Berry's first professional role was a guest appearance in an episode of Miss Fisher's Murder Mysteries. He went on that same year to portray Logan Meyer in a ten episode stint on 7 Network's long running soap opera Home and Away.

In 2013, Berry starred in writer/director Robert White's made for TV horror film, Progeny. He also joined the main cast of the Foxtel drama A Place To Call Home as James Bligh, a man tortured by society's treatment of his homosexuality, in 1950s Australia.

In 2015, Berry starred as Brian Cleaver in The Crater: A True Story of Vietnam. The film revolves around the experiences of Cleaver during The Battle of Coral-Balmoral, fought between May 12 and June 6, 1968.

In August 2016, it was announced that Berry would be joining the cast of Starz's time travel period drama Outlander, in the recurring role of Lord John Grey.

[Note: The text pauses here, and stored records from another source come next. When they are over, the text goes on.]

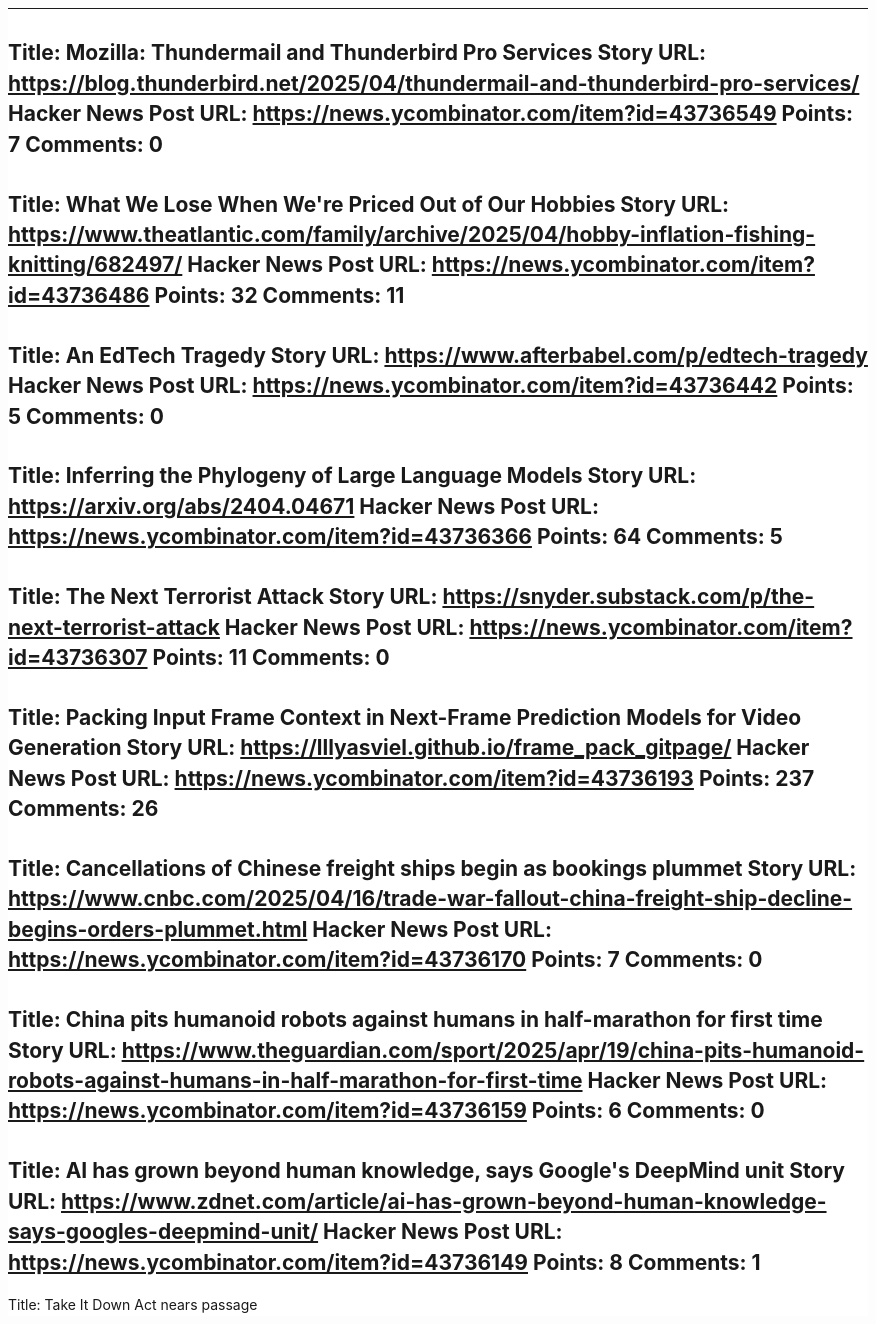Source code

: ----------------------------------------
Title: Mozilla: Thundermail and Thunderbird Pro Services
Story URL: https://blog.thunderbird.net/2025/04/thundermail-and-thunderbird-pro-services/
Hacker News Post URL: https://news.ycombinator.com/item?id=43736549
Points: 7
Comments: 0
----------------------------------------
Title: What We Lose When We're Priced Out of Our Hobbies
Story URL: https://www.theatlantic.com/family/archive/2025/04/hobby-inflation-fishing-knitting/682497/
Hacker News Post URL: https://news.ycombinator.com/item?id=43736486
Points: 32
Comments: 11
----------------------------------------
Title: An EdTech Tragedy
Story URL: https://www.afterbabel.com/p/edtech-tragedy
Hacker News Post URL: https://news.ycombinator.com/item?id=43736442
Points: 5
Comments: 0
----------------------------------------
Title: Inferring the Phylogeny of Large Language Models
Story URL: https://arxiv.org/abs/2404.04671
Hacker News Post URL: https://news.ycombinator.com/item?id=43736366
Points: 64
Comments: 5
----------------------------------------
Title: The Next Terrorist Attack
Story URL: https://snyder.substack.com/p/the-next-terrorist-attack
Hacker News Post URL: https://news.ycombinator.com/item?id=43736307
Points: 11
Comments: 0
----------------------------------------
Title: Packing Input Frame Context in Next-Frame Prediction Models for Video Generation
Story URL: https://lllyasviel.github.io/frame_pack_gitpage/
Hacker News Post URL: https://news.ycombinator.com/item?id=43736193
Points: 237
Comments: 26
----------------------------------------
Title: Cancellations of Chinese freight ships begin as bookings plummet
Story URL: https://www.cnbc.com/2025/04/16/trade-war-fallout-china-freight-ship-decline-begins-orders-plummet.html
Hacker News Post URL: https://news.ycombinator.com/item?id=43736170
Points: 7
Comments: 0
----------------------------------------
Title: China pits humanoid robots against humans in half-marathon for first time
Story URL: https://www.theguardian.com/sport/2025/apr/19/china-pits-humanoid-robots-against-humans-in-half-marathon-for-first-time
Hacker News Post URL: https://news.ycombinator.com/item?id=43736159
Points: 6
Comments: 0
----------------------------------------
Title: AI has grown beyond human knowledge, says Google's DeepMind unit
Story URL: https://www.zdnet.com/article/ai-has-grown-beyond-human-knowledge-says-googles-deepmind-unit/
Hacker News Post URL: https://news.ycombinator.com/item?id=43736149
Points: 8
Comments: 1
----------------------------------------
Title: Take It Down Act nears passage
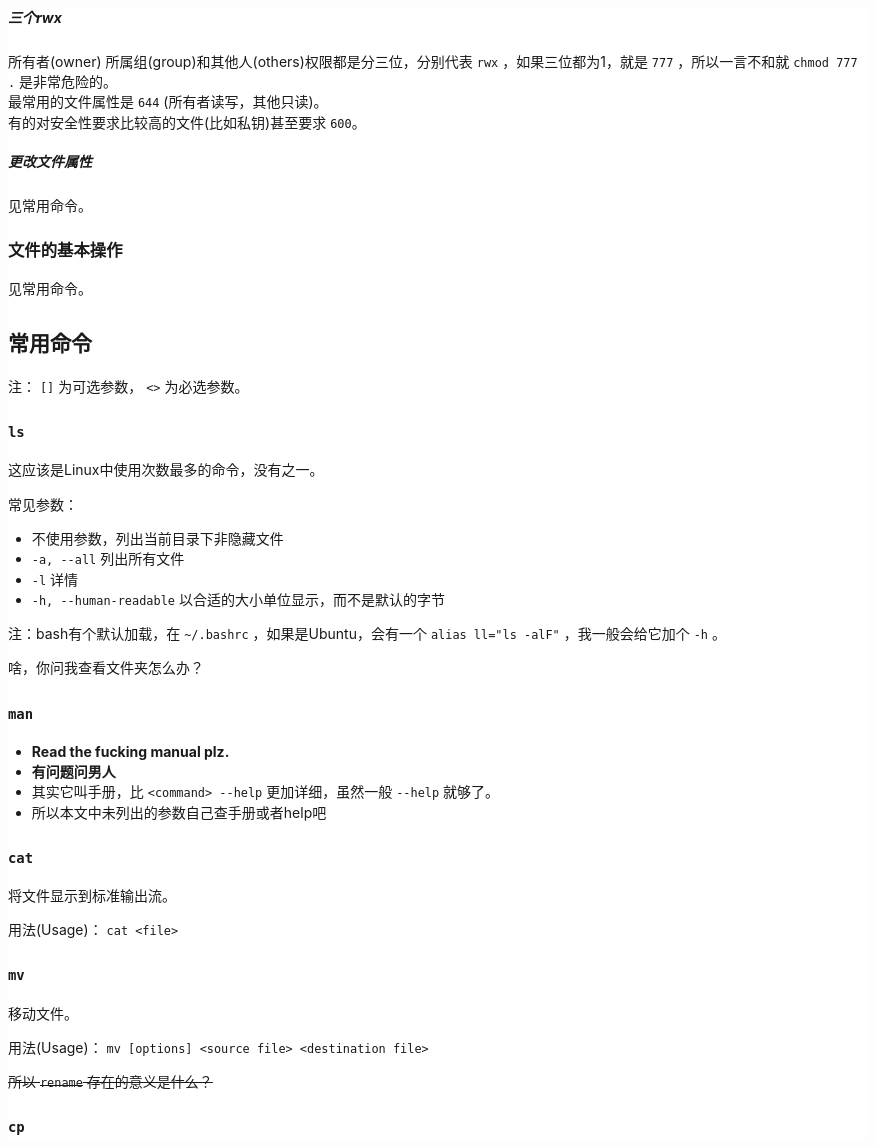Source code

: ##### 三个rwx

所有者(owner) 所属组(group)和其他人(others)权限都是分三位，分别代表 `rwx` ，如果三位都为1，就是 `777` ，所以一言不和就 `chmod 777 .` 是非常危险的。    
最常用的文件属性是 `644` (所有者读写，其他只读)。    
有的对安全性要求比较高的文件(比如私钥)甚至要求 `600`。

##### 更改文件属性

见常用命令。

### 文件的基本操作

见常用命令。

## 常用命令

注： `[]` 为可选参数， `<>` 为必选参数。

### `ls`

这应该是Linux中使用次数最多的命令，没有之一。

常见参数：

- 不使用参数，列出当前目录下非隐藏文件
- `-a, --all` 列出所有文件
- `-l` 详情
- `-h, --human-readable` 以合适的大小单位显示，而不是默认的字节

注：bash有个默认加载，在 `~/.bashrc` ，如果是Ubuntu，会有一个 `alias ll="ls -alF"` ，我一般会给它加个 `-h` 。

啥，你问我查看文件夹怎么办？

### `man`

- **Read the fucking manual plz.**
- **有问题问男人**
- 其实它叫手册，比 `<command> --help` 更加详细，虽然一般 `--help` 就够了。
- 所以本文中未列出的参数自己查手册或者help吧

### `cat`

将文件显示到标准输出流。

用法(Usage)： `cat <file>`  

### `mv`

移动文件。

用法(Usage)： `mv [options] <source file> <destination file>`  

~~所以 `rename` 存在的意义是什么？~~

### `cp`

He debuted in the 2017 episode "All Debts Paid", appearing in seasons three through eight.

In 2020, Berry teamed with fellow actor Tim Downie for an unofficial Outlander podcast entitled Outcasts.

==Filmography==
===Television===

| Year | Title | Character | Production | Notes |
|---|---|---|---|---|
| 2012 | Miss Fisher's Murder Mysteries | Alastair | ABC | Episode: "Murder on the Ballarat Train" |
| 2012 | Home and Away | Logan Meyer | 7 Network | 10 episodes |
| 2013 | Progeny | Damien | Wagsword Entertainment | Television film |
| 2013–18 | A Place to Call Home | James Bligh | Foxtel | Main role, (season 1-4, 6) |
| 2017–26 | Outlander | Lord John Grey | Starz | Main role (season 3-8) |
| 2022 | Riptide | Dan Burrell / Simon Cameron |  | 4 episodes |

===Film===

| Year | Title | Character | Notes |
|---|---|---|---|
| 2015 | The Crater: A True Story of Vietnam | Brian Cleaver | Based upon the story of Brian Cleaver at the Battle of Coral-Balmoral. |

===Theatre===

| Year | Title | Role | Director | Theatre |
|---|---|---|---|---|
| 2010 | Lost Illusions | Lucien Chardon | Ian Sinclair | NIDA |
| 2010 | Medea Material | Jason | Kat Henry | NIDA |
| 2010 | Assassins | John Wilkes Booth | Tony Knight | NIDA |
| 2011 | Men Without Shadows | Jeanie | Hendrik Elstein | Sly Rat / NIDA |
| 2011 | A Little Touch of Chaos | Arthur | James Millar/Peter Rutherford | Grant Street Theatre |
| 2015 | Of Thee I Sing | Wintergreen | Jay James-Moody | Sydney Opera House |

==Awards and nominations==

| Year | Award | Category | Nominated work | Result |
|---|---|---|---|---|
| 2016 | Logie Awards | Most Outstanding Supporting Actor | A Place to Call Home | Nominated |

==Personal life==
Berry married Kristina Tesic in 2012. They divorced in 2022. They had a son in 2016.